#### [What the exercise asks]
Could you reproduce the listing verbatim from its first line up to and including the line containing "Tile 12 of 4"?

>> Begin

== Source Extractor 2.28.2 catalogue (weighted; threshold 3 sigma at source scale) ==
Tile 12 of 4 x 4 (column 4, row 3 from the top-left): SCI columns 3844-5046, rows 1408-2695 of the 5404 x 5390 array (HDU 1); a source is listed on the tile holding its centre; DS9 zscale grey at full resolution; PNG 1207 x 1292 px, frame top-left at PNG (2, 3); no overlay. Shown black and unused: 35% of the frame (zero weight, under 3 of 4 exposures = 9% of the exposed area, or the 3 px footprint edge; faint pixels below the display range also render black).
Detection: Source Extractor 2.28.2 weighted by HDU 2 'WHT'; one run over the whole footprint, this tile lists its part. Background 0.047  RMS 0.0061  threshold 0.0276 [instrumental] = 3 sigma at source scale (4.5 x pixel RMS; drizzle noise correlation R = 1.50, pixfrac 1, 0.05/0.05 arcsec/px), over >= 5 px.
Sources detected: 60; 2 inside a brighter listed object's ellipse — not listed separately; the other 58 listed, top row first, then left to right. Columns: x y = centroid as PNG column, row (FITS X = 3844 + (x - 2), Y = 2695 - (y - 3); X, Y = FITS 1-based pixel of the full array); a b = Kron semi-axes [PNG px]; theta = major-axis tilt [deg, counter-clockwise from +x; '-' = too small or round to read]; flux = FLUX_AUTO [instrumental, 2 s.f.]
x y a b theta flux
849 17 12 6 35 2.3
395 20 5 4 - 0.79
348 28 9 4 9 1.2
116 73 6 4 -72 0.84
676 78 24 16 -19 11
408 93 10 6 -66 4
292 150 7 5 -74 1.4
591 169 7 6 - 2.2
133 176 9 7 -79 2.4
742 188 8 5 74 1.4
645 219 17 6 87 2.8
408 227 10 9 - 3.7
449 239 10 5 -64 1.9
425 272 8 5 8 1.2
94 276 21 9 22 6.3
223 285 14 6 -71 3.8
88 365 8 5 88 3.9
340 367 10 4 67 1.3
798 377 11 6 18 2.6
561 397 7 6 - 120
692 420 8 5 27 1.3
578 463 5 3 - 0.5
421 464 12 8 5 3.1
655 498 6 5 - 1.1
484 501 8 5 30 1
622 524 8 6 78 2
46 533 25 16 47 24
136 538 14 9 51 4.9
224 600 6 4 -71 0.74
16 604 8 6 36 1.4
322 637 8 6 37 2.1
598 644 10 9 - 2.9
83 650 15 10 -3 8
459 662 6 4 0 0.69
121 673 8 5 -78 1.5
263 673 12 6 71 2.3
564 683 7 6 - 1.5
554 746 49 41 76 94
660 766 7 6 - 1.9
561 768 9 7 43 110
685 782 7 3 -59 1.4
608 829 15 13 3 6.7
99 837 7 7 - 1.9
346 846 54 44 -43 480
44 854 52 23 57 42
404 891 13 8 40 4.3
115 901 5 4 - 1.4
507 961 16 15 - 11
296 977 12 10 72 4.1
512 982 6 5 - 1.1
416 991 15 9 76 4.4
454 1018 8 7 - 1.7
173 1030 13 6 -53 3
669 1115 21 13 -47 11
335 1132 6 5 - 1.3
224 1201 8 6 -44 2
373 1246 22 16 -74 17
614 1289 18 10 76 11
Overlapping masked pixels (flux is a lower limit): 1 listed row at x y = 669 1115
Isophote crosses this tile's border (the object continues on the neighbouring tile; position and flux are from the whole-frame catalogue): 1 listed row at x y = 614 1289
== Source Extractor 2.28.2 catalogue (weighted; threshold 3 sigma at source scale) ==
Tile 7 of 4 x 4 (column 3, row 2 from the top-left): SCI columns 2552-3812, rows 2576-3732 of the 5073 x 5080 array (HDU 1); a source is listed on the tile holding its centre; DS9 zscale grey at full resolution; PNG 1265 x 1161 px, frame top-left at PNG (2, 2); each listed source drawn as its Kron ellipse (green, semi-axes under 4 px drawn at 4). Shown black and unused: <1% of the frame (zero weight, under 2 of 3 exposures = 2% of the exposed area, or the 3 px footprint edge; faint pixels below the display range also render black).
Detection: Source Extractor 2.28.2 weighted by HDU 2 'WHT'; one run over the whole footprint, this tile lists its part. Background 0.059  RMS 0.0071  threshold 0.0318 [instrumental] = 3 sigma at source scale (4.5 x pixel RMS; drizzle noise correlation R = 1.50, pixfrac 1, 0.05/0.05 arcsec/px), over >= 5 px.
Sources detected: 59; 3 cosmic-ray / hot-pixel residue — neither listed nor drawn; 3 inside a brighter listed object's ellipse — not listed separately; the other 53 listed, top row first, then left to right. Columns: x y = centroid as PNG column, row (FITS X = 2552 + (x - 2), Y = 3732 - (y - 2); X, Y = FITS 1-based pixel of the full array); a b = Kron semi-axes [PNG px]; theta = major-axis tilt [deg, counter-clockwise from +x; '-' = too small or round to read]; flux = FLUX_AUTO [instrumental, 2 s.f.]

>> End

#### [Output below]
== Source Extractor 2.28.2 catalogue (weighted; threshold 3 sigma at source scale) ==
Tile 12 of 4 x 4 (column 4, row 3 from the top-left): SCI columns 3844-5046, rows 1408-2695 of the 5404 x 5390 array (HDU 1); a source is listed on the tile holding its centre; DS9 zscale grey at full resolution; PNG 1207 x 1292 px, frame top-left at PNG (2, 3); no overlay. Shown black and unused: 35% of the frame (zero weight, under 3 of 4 exposures = 9% of the exposed area, or the 3 px footprint edge; faint pixels below the display range also render black).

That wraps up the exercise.